Saved entries:

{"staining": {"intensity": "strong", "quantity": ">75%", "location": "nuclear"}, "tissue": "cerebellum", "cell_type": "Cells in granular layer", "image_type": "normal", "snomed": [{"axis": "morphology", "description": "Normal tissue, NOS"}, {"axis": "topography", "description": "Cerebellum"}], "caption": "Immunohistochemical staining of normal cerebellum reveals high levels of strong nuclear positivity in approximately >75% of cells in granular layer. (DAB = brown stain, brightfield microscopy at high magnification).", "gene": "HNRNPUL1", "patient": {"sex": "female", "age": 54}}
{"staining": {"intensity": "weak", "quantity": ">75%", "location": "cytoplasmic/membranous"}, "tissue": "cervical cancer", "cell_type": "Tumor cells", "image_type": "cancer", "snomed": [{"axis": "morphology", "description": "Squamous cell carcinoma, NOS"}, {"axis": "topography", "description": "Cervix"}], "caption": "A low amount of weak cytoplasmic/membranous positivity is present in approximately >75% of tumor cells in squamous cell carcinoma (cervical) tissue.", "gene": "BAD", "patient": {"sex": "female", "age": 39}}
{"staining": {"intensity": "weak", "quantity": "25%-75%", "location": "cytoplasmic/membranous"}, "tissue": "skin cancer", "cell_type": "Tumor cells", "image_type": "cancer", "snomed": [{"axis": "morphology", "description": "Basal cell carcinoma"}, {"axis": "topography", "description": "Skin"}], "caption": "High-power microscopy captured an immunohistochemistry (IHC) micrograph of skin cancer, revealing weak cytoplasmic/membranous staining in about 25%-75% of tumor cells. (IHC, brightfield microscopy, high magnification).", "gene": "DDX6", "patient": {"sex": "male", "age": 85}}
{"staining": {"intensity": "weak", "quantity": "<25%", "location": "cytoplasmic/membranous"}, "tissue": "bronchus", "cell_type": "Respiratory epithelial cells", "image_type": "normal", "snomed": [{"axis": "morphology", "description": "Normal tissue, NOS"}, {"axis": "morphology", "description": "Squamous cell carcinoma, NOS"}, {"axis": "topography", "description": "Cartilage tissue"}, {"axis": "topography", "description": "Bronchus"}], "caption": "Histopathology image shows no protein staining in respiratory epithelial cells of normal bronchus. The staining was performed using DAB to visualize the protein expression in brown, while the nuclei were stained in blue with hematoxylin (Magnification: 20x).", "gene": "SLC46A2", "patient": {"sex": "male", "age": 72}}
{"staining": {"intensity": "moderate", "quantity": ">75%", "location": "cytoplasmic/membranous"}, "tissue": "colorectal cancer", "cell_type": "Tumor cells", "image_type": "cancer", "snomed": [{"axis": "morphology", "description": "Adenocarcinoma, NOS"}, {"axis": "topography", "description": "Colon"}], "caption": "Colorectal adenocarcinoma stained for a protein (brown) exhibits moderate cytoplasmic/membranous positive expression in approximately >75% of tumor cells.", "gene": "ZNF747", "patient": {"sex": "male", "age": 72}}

PROBLEM
All records should be returned verbatim, none left out.

ANSWER BOX
{"staining": {"intensity": "strong", "quantity": ">75%", "location": "nuclear"}, "tissue": "cerebellum", "cell_type": "Cells in granular layer", "image_type": "normal", "snomed": [{"axis": "morphology", "description": "Normal tissue, NOS"}, {"axis": "topography", "description": "Cerebellum"}], "caption": "Immunohistochemical staining of normal cerebellum reveals high levels of strong nuclear positivity in approximately >75% of cells in granular layer. (DAB = brown stain, brightfield microscopy at high magnification).", "gene": "HNRNPUL1", "patient": {"sex": "female", "age": 54}}
{"staining": {"intensity": "weak", "quantity": ">75%", "location": "cytoplasmic/membranous"}, "tissue": "cervical cancer", "cell_type": "Tumor cells", "image_type": "cancer", "snomed": [{"axis": "morphology", "description": "Squamous cell carcinoma, NOS"}, {"axis": "topography", "description": "Cervix"}], "caption": "A low amount of weak cytoplasmic/membranous positivity is present in approximately >75% of tumor cells in squamous cell carcinoma (cervical) tissue.", "gene": "BAD", "patient": {"sex": "female", "age": 39}}
{"staining": {"intensity": "weak", "quantity": "25%-75%", "location": "cytoplasmic/membranous"}, "tissue": "skin cancer", "cell_type": "Tumor cells", "image_type": "cancer", "snomed": [{"axis": "morphology", "description": "Basal cell carcinoma"}, {"axis": "topography", "description": "Skin"}], "caption": "High-power microscopy captured an immunohistochemistry (IHC) micrograph of skin cancer, revealing weak cytoplasmic/membranous staining in about 25%-75% of tumor cells. (IHC, brightfield microscopy, high magnification).", "gene": "DDX6", "patient": {"sex": "male", "age": 85}}
{"staining": {"intensity": "weak", "quantity": "<25%", "location": "cytoplasmic/membranous"}, "tissue": "bronchus", "cell_type": "Respiratory epithelial cells", "image_type": "normal", "snomed": [{"axis": "morphology", "description": "Normal tissue, NOS"}, {"axis": "morphology", "description": "Squamous cell carcinoma, NOS"}, {"axis": "topography", "description": "Cartilage tissue"}, {"axis": "topography", "description": "Bronchus"}], "caption": "Histopathology image shows no protein staining in respiratory epithelial cells of normal bronchus. The staining was performed using DAB to visualize the protein expression in brown, while the nuclei were stained in blue with hematoxylin (Magnification: 20x).", "gene": "SLC46A2", "patient": {"sex": "male", "age": 72}}
{"staining": {"intensity": "moderate", "quantity": ">75%", "location": "cytoplasmic/membranous"}, "tissue": "colorectal cancer", "cell_type": "Tumor cells", "image_type": "cancer", "snomed": [{"axis": "morphology", "description": "Adenocarcinoma, NOS"}, {"axis": "topography", "description": "Colon"}], "caption": "Colorectal adenocarcinoma stained for a protein (brown) exhibits moderate cytoplasmic/membranous positive expression in approximately >75% of tumor cells.", "gene": "ZNF747", "patient": {"sex": "male", "age": 72}}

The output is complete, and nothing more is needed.